COST: Cancer Costs Can Be A Killer Too...
Michael Courtney was 41 years old when he was diagnosed with a rare form of lymphoma. It started on his tongue, but spread quickly. He has had radiation and chemotherapy. Treatment will continue indefinitely. So will his bills.
An auto mechanic, Courtney was hesitant about changing jobs because he didn't want to lose his health insurance. But a new employer promised immediate benefits so he took the job. He was even able to stay with the same insurance company that he had at his old job. But a month into the new job, he found that the new policy wouldn't cover his cancer for three months. His disease was a pre-existing condition. Already strapped with medical bills, he postponed treatment.
Courtney's story is one of 20 real-life experiences of patients that gives the human dimension to a new report by the American Cancer Society and the Kaiser Family Foundation released Thursday. Based on calls to the Cancer Society's insurance help line, the study called "Spending to Survive" concluded that after a cancer diagnosis, the financial implications may not be the first concern "but for many, it soon becomes one." Even people with health insurance face enormous financial obstacles to care.
"This should set off alarm bells," said Kaiser president Drew Altman. People tend to think their insurance covers them when they become seriously ill. That is not always the case.
Cancer patients too often find out that their insurance doesn't protect them when they need care the most," said John Seffrin, CEO of the Cancer Society. "High out-of-pocket costs coupled with the high cost of insurance premiums can force cancer patients to incur huge debt, and to delay or forgo life-saving treatments."
Here are some of the common problems cancer patients face:
- High cost-sharing.
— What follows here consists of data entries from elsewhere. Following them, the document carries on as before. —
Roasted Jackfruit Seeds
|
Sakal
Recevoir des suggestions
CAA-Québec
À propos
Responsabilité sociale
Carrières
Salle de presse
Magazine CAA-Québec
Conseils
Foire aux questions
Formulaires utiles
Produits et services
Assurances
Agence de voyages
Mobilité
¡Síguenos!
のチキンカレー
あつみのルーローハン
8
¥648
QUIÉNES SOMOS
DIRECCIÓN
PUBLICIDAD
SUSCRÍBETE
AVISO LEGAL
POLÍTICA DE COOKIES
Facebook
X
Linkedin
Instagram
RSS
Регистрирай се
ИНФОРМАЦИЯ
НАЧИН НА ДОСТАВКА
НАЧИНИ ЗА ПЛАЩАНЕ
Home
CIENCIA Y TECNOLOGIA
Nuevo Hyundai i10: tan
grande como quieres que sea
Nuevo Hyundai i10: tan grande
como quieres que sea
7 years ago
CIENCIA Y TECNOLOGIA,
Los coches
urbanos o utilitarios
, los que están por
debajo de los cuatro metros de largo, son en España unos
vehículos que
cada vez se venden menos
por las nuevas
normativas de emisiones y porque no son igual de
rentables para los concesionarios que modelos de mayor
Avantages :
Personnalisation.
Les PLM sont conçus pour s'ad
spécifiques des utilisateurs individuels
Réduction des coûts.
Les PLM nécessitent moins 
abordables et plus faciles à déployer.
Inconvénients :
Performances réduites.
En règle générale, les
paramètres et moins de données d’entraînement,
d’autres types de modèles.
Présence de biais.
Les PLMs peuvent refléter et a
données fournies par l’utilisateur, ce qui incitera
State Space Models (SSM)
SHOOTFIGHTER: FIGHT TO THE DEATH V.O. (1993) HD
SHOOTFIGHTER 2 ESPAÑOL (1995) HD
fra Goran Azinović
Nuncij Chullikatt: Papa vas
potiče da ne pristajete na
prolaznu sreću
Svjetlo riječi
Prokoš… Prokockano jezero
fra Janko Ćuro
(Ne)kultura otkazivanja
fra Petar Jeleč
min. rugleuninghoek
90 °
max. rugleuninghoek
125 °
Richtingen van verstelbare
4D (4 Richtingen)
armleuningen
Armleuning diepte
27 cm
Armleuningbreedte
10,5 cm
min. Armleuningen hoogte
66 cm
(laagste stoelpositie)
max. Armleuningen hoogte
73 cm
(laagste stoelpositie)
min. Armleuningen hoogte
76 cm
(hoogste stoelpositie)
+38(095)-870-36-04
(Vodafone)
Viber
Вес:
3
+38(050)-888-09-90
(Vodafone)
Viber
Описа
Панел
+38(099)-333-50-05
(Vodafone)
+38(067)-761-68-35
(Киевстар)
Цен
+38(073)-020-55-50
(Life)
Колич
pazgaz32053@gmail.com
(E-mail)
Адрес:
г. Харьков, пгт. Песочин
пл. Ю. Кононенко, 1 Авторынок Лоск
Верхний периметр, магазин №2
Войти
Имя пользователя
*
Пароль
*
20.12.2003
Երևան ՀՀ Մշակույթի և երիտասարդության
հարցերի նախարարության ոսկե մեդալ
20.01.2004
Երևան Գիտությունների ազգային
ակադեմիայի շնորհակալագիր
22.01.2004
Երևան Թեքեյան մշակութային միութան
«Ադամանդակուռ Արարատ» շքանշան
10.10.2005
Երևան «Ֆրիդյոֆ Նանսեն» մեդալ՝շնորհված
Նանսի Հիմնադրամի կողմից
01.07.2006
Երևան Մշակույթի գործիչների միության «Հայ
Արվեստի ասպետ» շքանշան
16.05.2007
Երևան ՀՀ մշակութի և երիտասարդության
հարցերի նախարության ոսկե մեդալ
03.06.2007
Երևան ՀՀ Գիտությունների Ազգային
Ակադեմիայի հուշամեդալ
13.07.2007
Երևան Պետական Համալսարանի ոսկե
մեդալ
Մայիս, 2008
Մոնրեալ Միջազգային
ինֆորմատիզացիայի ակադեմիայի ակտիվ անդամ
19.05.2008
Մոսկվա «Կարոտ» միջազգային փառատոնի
Deductibles and co-pays can add up fast, and it doesn't take much to send a struggling family into bankruptcy.
- With treatments costing tens of thousands of dollars, cancer patients can breeze through insurers' annual or lifetime caps on benefits.
- People who become too sick to work may lose their employer-sponsored coverage, and COBRA is expensive.
- Individual policies generally have less comprehensive benefits than job-linked plans—if the patient can even get coverage in the individual market. Both patients and long-time survivors often find it impossible to get coverage.
- State high-risk pools are not open to all cancer patients. Some have waiting lists to get in, waiting periods for certain treatments, and very high costs. Waiting can mean the difference between life and death for some cancers.
Of course for the uninsured, it's even worse. There's long been data that uninsured people with cancer fare worse than the insured. But the discrepancies can be truly shocking. Seffrin said that an insured person diagnosed with stage two colon cancer has a better prognosis than an uninsured person with stage one. Stage one is the earliest and most treatable stage which, he said, "one could argue no one should die of."
So as we as a nation get to work at fixing our health care system, we have to remember the underinsured, as well as the uninsured. We need to address the cost of care and develop ways of learning more about what works and what doesn't work for cancer patients. And we need to remember, as Georgetown University health policy expert and 13-year cancer survivor Karen Pollitz said at the panel discussion at Kaiser, that "pretty good" insurance isn't good enough if it leaves people broke. "We need to look at health insurance first through the lens of people who get really sick," she said, recalling how stressed she was during her treatment even though she had excellent coverage. People need insurance that "won't leave them in a lurch, that won't leave them bankrupt, that won't leave them stressed out and crying on their kitchen floor." Or as Seffrin put it, "We need a rational health care system that gives people what they need, when they need it."


















you can do better
It was too bad Kaiser held this forum without including someone with detailed knowledge (and a willingness to talk about it) about what is driving cancer costs skyward, which is skyrocketing drug costs and the marginal effectiveness of new therapies. As a result, this forum was simply an advertisement for universal coverage, with which few readers of this blog would disagree. But what should be covered when it comes to cancer care? Unless the health care system begins grappling with that question, no one will be able to afford cancer coverage, insured or not.
cancer costs
Merrill --
Most of the patients in that report were insured, so it wasn't an advertisement for universal coverage. The report did bring needed attention to the "underinsured," to the ways that even people with health insurance are still financially very vulnerable when illness strikes. That's relevant as we begin to think about what coverage could/should look like as we move to expand coverage and, eventually, talk about benefit packages, co-pays, deductibles, out of pocket limits etc. However I also thought your comment about learning from cancer treatment and data registries was really interesting, and new to me. We included your recent post on the topic in a followup post today.